The entries need to be copied exactly.
....
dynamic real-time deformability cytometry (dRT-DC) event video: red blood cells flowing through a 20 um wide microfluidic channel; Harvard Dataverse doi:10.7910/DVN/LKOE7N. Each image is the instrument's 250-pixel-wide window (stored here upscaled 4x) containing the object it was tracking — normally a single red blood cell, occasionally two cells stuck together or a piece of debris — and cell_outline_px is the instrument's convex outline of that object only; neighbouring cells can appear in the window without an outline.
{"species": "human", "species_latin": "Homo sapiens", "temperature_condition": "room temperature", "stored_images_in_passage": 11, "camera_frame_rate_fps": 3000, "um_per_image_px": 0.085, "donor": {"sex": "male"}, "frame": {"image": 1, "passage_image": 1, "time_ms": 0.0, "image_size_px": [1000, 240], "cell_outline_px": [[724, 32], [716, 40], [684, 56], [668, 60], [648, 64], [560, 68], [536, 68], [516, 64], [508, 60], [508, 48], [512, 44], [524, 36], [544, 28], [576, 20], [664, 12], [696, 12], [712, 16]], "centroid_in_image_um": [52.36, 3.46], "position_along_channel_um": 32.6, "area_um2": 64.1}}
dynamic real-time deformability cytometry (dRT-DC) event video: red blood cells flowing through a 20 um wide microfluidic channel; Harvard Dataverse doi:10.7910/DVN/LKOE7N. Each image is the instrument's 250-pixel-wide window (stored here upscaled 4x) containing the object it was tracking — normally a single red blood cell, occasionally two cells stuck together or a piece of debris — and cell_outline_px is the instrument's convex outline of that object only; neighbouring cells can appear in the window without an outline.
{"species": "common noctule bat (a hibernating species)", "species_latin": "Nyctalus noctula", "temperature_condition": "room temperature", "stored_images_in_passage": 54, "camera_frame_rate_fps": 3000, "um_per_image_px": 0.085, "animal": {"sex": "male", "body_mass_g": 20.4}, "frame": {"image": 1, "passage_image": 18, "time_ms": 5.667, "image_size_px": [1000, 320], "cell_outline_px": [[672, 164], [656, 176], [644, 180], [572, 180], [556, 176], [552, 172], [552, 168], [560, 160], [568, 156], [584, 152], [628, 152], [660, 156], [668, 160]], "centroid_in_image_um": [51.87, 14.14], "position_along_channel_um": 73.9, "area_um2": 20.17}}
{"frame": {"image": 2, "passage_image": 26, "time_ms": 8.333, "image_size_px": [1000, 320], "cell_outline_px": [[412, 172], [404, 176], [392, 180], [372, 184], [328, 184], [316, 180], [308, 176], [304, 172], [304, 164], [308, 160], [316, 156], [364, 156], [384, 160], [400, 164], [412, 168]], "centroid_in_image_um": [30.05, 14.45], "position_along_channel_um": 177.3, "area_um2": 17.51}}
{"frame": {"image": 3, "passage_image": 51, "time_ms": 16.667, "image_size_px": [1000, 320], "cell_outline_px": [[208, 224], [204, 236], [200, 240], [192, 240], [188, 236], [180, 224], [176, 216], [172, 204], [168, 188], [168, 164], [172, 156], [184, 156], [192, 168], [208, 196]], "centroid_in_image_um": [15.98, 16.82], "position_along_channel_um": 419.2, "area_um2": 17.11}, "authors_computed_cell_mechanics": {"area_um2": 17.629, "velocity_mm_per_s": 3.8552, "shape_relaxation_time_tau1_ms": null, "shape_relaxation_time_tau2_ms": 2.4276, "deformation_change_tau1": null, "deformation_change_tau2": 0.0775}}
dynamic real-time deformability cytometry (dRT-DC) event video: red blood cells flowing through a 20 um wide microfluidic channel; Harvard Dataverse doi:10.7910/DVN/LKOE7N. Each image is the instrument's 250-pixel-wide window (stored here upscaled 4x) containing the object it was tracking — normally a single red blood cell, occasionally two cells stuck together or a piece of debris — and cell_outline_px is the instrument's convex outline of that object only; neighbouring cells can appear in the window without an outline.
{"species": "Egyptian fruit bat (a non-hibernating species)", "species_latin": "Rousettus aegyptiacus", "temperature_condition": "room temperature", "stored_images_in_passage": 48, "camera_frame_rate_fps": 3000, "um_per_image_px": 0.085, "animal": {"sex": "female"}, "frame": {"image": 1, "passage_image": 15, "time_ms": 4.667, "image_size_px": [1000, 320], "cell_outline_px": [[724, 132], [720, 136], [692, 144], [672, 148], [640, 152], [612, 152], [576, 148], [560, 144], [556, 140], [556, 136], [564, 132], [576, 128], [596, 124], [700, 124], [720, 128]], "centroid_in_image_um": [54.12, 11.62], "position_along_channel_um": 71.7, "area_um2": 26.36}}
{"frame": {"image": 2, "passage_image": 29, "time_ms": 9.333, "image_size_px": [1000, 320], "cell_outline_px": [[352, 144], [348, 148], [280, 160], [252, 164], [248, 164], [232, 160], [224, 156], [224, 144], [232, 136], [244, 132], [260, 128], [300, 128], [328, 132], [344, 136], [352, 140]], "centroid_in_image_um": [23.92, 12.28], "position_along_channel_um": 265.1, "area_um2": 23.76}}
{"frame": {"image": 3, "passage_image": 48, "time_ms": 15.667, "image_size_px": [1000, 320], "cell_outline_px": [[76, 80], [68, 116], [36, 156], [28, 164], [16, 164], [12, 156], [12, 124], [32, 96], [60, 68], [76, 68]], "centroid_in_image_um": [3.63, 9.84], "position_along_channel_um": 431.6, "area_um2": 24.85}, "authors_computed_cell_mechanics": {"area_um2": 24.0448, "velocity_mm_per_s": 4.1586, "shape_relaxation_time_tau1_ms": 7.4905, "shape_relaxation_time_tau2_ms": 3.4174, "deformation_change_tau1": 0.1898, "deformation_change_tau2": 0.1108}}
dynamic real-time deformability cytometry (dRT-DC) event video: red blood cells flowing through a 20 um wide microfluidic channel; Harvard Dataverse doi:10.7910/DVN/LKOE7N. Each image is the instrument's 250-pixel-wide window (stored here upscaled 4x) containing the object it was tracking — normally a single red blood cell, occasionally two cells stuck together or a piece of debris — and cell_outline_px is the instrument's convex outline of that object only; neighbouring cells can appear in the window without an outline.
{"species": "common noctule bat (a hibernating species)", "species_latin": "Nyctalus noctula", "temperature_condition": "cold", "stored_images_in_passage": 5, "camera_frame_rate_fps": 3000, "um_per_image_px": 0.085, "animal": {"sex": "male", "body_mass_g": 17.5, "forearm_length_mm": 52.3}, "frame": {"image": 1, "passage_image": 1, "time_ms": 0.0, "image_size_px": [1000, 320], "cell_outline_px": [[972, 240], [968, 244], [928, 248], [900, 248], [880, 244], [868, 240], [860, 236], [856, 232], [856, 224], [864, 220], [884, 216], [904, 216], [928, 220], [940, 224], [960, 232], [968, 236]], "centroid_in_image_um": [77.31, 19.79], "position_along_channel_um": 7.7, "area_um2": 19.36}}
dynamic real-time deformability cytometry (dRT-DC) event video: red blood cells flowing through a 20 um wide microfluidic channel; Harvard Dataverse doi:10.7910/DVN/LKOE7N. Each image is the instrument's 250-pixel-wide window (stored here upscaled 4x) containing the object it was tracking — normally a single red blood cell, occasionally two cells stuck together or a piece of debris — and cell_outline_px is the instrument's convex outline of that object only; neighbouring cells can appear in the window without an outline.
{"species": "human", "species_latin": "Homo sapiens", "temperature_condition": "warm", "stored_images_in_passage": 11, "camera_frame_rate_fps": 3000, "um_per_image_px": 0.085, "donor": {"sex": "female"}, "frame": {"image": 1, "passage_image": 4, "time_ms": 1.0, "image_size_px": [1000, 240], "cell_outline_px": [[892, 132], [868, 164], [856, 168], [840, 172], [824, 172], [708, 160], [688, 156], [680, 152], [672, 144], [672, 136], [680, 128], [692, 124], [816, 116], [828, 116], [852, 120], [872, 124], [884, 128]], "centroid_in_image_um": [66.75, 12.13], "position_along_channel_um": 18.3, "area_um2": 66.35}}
....
## Response:
dynamic real-time deformability cytometry (dRT-DC) event video: red blood cells flowing through a 20 um wide microfluidic channel; Harvard Dataverse doi:10.7910/DVN/LKOE7N. Each image is the instrument's 250-pixel-wide window (stored here upscaled 4x) containing the object it was tracking — normally a single red blood cell, occasionally two cells stuck together or a piece of debris — and cell_outline_px is the instrument's convex outline of that object only; neighbouring cells can appear in the window without an outline.
{"species": "human", "species_latin": "Homo sapiens", "temperature_condition": "room temperature", "stored_images_in_passage": 11, "camera_frame_rate_fps": 3000, "um_per_image_px": 0.085, "donor": {"sex": "male"}, "frame": {"image": 1, "passage_image": 1, "time_ms": 0.0, "image_size_px": [1000, 240], "cell_outline_px": [[724, 32], [716, 40], [684, 56], [668, 60], [648, 64], [560, 68], [536, 68], [516, 64], [508, 60], [508, 48], [512, 44], [524, 36], [544, 28], [576, 20], [664, 12], [696, 12], [712, 16]], "centroid_in_image_um": [52.36, 3.46], "position_along_channel_um": 32.6, "area_um2": 64.1}}
dynamic real-time deformability cytometry (dRT-DC) event video: red blood cells flowing through a 20 um wide microfluidic channel; Harvard Dataverse doi:10.7910/DVN/LKOE7N. Each image is the instrument's 250-pixel-wide window (stored here upscaled 4x) containing the object it was tracking — normally a single red blood cell, occasionally two cells stuck together or a piece of debris — and cell_outline_px is the instrument's convex outline of that object only; neighbouring cells can appear in the window without an outline.
{"species": "common noctule bat (a hibernating species)", "species_latin": "Nyctalus noctula", "temperature_condition": "room temperature", "stored_images_in_passage": 54, "camera_frame_rate_fps": 3000, "um_per_image_px": 0.085, "animal": {"sex": "male", "body_mass_g": 20.4}, "frame": {"image": 1, "passage_image": 18, "time_ms": 5.667, "image_size_px": [1000, 320], "cell_outline_px": [[672, 164], [656, 176], [644, 180], [572, 180], [556, 176], [552, 172], [552, 168], [560, 160], [568, 156], [584, 152], [628, 152], [660, 156], [668, 160]], "centroid_in_image_um": [51.87, 14.14], "position_along_channel_um": 73.9, "area_um2": 20.17}}
{"frame": {"image": 2, "passage_image": 26, "time_ms": 8.333, "image_size_px": [1000, 320], "cell_outline_px": [[412, 172], [404, 176], [392, 180], [372, 184], [328, 184], [316, 180], [308, 176], [304, 172], [304, 164], [308, 160], [316, 156], [364, 156], [384, 160], [400, 164], [412, 168]], "centroid_in_image_um": [30.05, 14.45], "position_along_channel_um": 177.3, "area_um2": 17.51}}
{"frame": {"image": 3, "passage_image": 51, "time_ms": 16.667, "image_size_px": [1000, 320], "cell_outline_px": [[208, 224], [204, 236], [200, 240], [192, 240], [188, 236], [180, 224], [176, 216], [172, 204], [168, 188], [168, 164], [172, 156], [184, 156], [192, 168], [208, 196]], "centroid_in_image_um": [15.98, 16.82], "position_along_channel_um": 419.2, "area_um2": 17.11}, "authors_computed_cell_mechanics": {"area_um2": 17.629, "velocity_mm_per_s": 3.8552, "shape_relaxation_time_tau1_ms": null, "shape_relaxation_time_tau2_ms": 2.4276, "deformation_change_tau1": null, "deformation_change_tau2": 0.0775}}
dynamic real-time deformability cytometry (dRT-DC) event video: red blood cells flowing through a 20 um wide microfluidic channel; Harvard Dataverse doi:10.7910/DVN/LKOE7N. Each image is the instrument's 250-pixel-wide window (stored here upscaled 4x) containing the object it was tracking — normally a single red blood cell, occasionally two cells stuck together or a piece of debris — and cell_outline_px is the instrument's convex outline of that object only; neighbouring cells can appear in the window without an outline.
{"species": "Egyptian fruit bat (a non-hibernating species)", "species_latin": "Rousettus aegyptiacus", "temperature_condition": "room temperature", "stored_images_in_passage": 48, "camera_frame_rate_fps": 3000, "um_per_image_px": 0.085, "animal": {"sex": "female"}, "frame": {"image": 1, "passage_image": 15, "time_ms": 4.667, "image_size_px": [1000, 320], "cell_outline_px": [[724, 132], [720, 136], [692, 144], [672, 148], [640, 152], [612, 152], [576, 148], [560, 144], [556, 140], [556, 136], [564, 132], [576, 128], [596, 124], [700, 124], [720, 128]], "centroid_in_image_um": [54.12, 11.62], "position_along_channel_um": 71.7, "area_um2": 26.36}}
{"frame": {"image": 2, "passage_image": 29, "time_ms": 9.333, "image_size_px": [1000, 320], "cell_outline_px": [[352, 144], [348, 148], [280, 160], [252, 164], [248, 164], [232, 160], [224, 156], [224, 144], [232, 136], [244, 132], [260, 128], [300, 128], [328, 132], [344, 136], [352, 140]], "centroid_in_image_um": [23.92, 12.28], "position_along_channel_um": 265.1, "area_um2": 23.76}}
{"frame": {"image": 3, "passage_image": 48, "time_ms": 15.667, "image_size_px": [1000, 320], "cell_outline_px": [[76, 80], [68, 116], [36, 156], [28, 164], [16, 164], [12, 156], [12, 124], [32, 96], [60, 68], [76, 68]], "centroid_in_image_um": [3.63, 9.84], "position_along_channel_um": 431.6, "area_um2": 24.85}, "authors_computed_cell_mechanics": {"area_um2": 24.0448, "velocity_mm_per_s": 4.1586, "shape_relaxation_time_tau1_ms": 7.4905, "shape_relaxation_time_tau2_ms": 3.4174, "deformation_change_tau1": 0.1898, "deformation_change_tau2": 0.1108}}
dynamic real-time deformability cytometry (dRT-DC) event video: red blood cells flowing through a 20 um wide microfluidic channel; Harvard Dataverse doi:10.7910/DVN/LKOE7N. Each image is the instrument's 250-pixel-wide window (stored here upscaled 4x) containing the object it was tracking — normally a single red blood cell, occasionally two cells stuck together or a piece of debris — and cell_outline_px is the instrument's convex outline of that object only; neighbouring cells can appear in the window without an outline.
{"species": "common noctule bat (a hibernating species)", "species_latin": "Nyctalus noctula", "temperature_condition": "cold", "stored_images_in_passage": 5, "camera_frame_rate_fps": 3000, "um_per_image_px": 0.085, "animal": {"sex": "male", "body_mass_g": 17.5, "forearm_length_mm": 52.3}, "frame": {"image": 1, "passage_image": 1, "time_ms": 0.0, "image_size_px": [1000, 320], "cell_outline_px": [[972, 240], [968, 244], [928, 248], [900, 248], [880, 244], [868, 240], [860, 236], [856, 232], [856, 224], [864, 220], [884, 216], [904, 216], [928, 220], [940, 224], [960, 232], [968, 236]], "centroid_in_image_um": [77.31, 19.79], "position_along_channel_um": 7.7, "area_um2": 19.36}}
dynamic real-time deformability cytometry (dRT-DC) event video: red blood cells flowing through a 20 um wide microfluidic channel; Harvard Dataverse doi:10.7910/DVN/LKOE7N. Each image is the instrument's 250-pixel-wide window (stored here upscaled 4x) containing the object it was tracking — normally a single red blood cell, occasionally two cells stuck together or a piece of debris — and cell_outline_px is the instrument's convex outline of that object only; neighbouring cells can appear in the window without an outline.
{"species": "human", "species_latin": "Homo sapiens", "temperature_condition": "warm", "stored_images_in_passage": 11, "camera_frame_rate_fps": 3000, "um_per_image_px": 0.085, "donor": {"sex": "female"}, "frame": {"image": 1, "passage_image": 4, "time_ms": 1.0, "image_size_px": [1000, 240], "cell_outline_px": [[892, 132], [868, 164], [856, 168], [840, 172], [824, 172], [708, 160], [688, 156], [680, 152], [672, 144], [672, 136], [680, 128], [692, 124], [816, 116], [828, 116], [852, 120], [872, 124], [884, 128]], "centroid_in_image_um": [66.75, 12.13], "position_along_channel_um": 18.3, "area_um2": 66.35}}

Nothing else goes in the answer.